Every thought, philosophy, or idea tends to get distorted and misused in the course of time by those who claim to be their advocates and practitioners. One often hears calls to rescue Gandhism from Gandhians or Marxism from Marxists, or, recently, Hinduism from the champions of Hindutva. Religion, too, has to be rescued from organised religions or fundamentalists who beget orthodoxy in the name of faith and god, points out Mulamoottil.

But according to Mulamoottil, a reinvented religion is necessary to rescue the world not just from religionists but also “pseudo or faceless secularists” also. He is not using the term like the Hindutva camp does. But he calls pseudo-secularists those who misuse religion for their narrow political ends instead of adhering to true secularism.

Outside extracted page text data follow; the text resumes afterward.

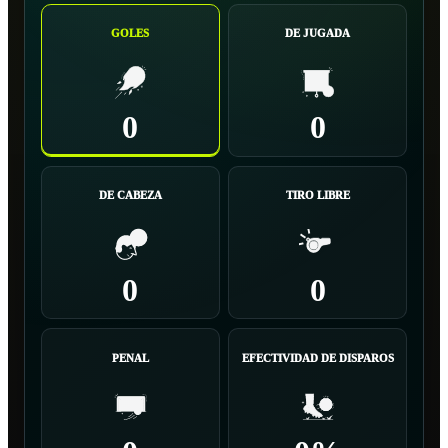
GOLES
DE JUGADA
0
0
DE CABEZA
TIRO LIBRE
0
0
PENAL
EFECTIVIDAD DE DISPAROS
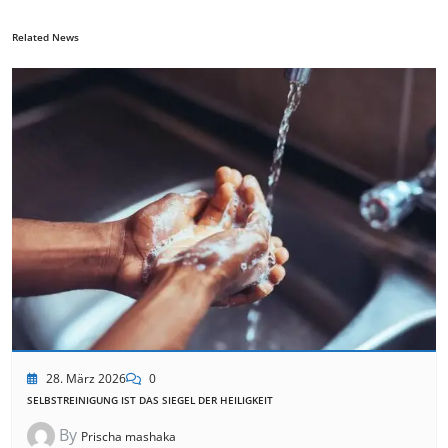
Related News
28. März 2026
0
SELBSTREINIGUNG IST DAS SIEGEL DER HEILIGKEIT
By
Prischa mashaka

Those who remain silent even when religious groups indulge in serious mistakes. “Indian secularism and religions are showing every indication of being under a genuine threat due to the onslaught of politicians, terrorists, and godmen misusing religious teachings and practices,” writes Mulamoottil.

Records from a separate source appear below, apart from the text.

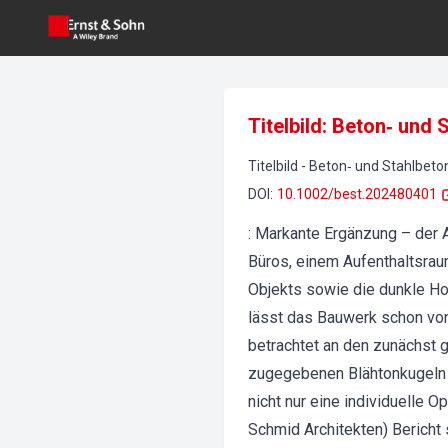
Titelbild: Beton‐ und
Titelbild
-
Beton‐ und Stahlbet
DOI
:
10.1002/best.202480401
: Markante Ergänzung – der 
Büros, einem Aufenthaltsrau
Objekts sowie die dunkle Ho
lässt das Bauwerk schon vo
betrachtet an den zunächst 
zugegebenen Blähtonkugeln s
nicht nur eine individuelle O
Schmid Architekten) Bericht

As someone who never rests without translating his ideas into practice, Mulamoottil seeks to launch a Keeping Religion Private Movement for reimagining and reformation of religions. The movement would seek a “paradigm shift to keeping religious beliefs, observances and establishments in the private realm similar to the freedom for keeping property private, freedom of rights, religion, expression, etc.”

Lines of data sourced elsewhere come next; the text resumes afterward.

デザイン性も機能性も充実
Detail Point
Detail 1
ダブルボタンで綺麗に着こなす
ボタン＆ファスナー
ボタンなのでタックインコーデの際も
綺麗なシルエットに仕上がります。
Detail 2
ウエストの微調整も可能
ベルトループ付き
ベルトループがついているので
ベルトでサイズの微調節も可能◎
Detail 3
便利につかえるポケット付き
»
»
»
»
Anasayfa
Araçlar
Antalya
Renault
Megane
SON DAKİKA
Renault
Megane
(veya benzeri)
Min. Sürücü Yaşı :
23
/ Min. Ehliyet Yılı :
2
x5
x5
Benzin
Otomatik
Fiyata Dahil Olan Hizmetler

Kerala has produced a glittering array of scholars, reformers, and sages who produced many original, imaginative and innovative works on god and religion. They include representatives from all religions and also non-believers or outright atheists. The pantheon starts from the legendary Adi Shankara and traverses through leading lights like Sree Narayana Guru, Chattambi Swamikal, Vagbhatanandan, Nataraja Guru, Nitya Chaitanya Yati, Swami Ranganathananda, Krishna Chaitanya from the Hindu community, Vakkom Maulavi, Sayyid Makti Thangal from Islam or St. Kuriakose Elias Chavara down to Dr. Poulose Mar Gregorios, Dr. MM Thomas, Poulose Mar Poulose, John Wattanky and so on from the Christian fold. There were rationalists like M C Joseph or Communists like K. Damodaran and N. E. Balaram who, too, thought and wrote intensely on religious scriptures. Certainly, Fr. Abraham Mulamoottil would be contemporary Kerala’s representative in this illustrious league. Most importantly, Mulamoottil’s fundamental call to keep religion private assumes all the more gravitas today when religion has encroached into the public sphere and is wreaking unprecedented havoc in many parts of the world, including India.